■ **ACTIVITY**
Would you go through the records below and copy each line with the string "tail"?

------ DATA EXTRACTS

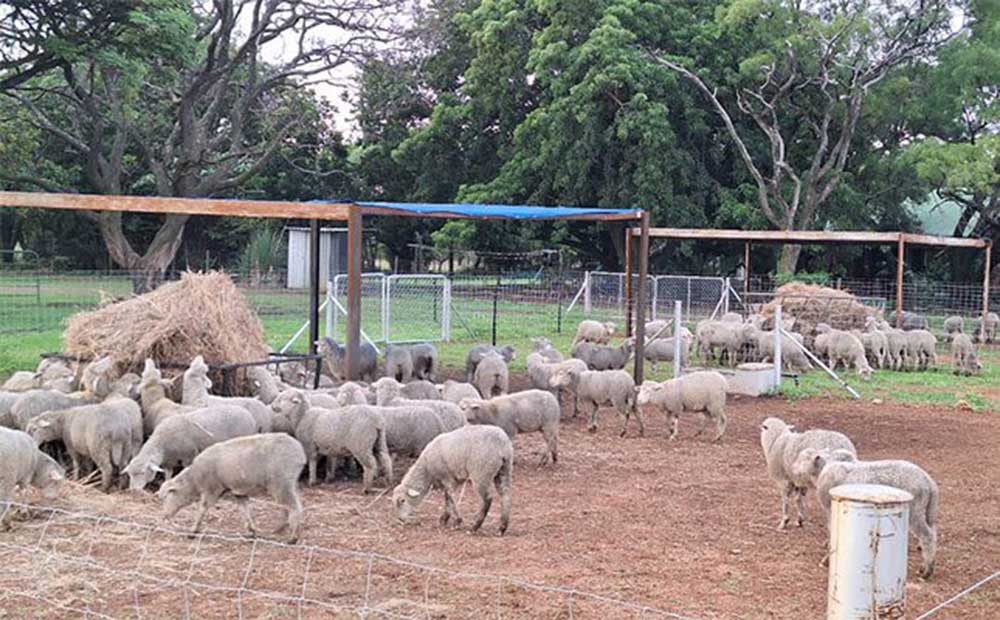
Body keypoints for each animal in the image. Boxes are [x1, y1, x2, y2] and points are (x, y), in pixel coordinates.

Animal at [123, 405, 259, 491]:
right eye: (130, 474)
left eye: (142, 473)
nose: (133, 490)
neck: (162, 442)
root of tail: (249, 414)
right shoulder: (169, 460)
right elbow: (168, 474)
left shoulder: (189, 455)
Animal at [158, 433, 307, 543]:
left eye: (169, 495)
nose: (164, 516)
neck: (194, 480)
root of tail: (300, 452)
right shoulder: (238, 491)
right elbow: (244, 509)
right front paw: (251, 531)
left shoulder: (212, 489)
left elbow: (202, 509)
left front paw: (193, 531)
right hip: (289, 483)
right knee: (288, 506)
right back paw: (281, 528)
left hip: (281, 483)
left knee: (295, 507)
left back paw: (293, 537)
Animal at [802, 450, 939, 579]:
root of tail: (928, 482)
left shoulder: (830, 510)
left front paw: (826, 560)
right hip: (927, 512)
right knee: (933, 533)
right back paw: (925, 566)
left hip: (915, 511)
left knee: (927, 536)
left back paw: (927, 571)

------------

■ **RESULT**
root of tail: (249, 414)
root of tail: (300, 452)
root of tail: (928, 482)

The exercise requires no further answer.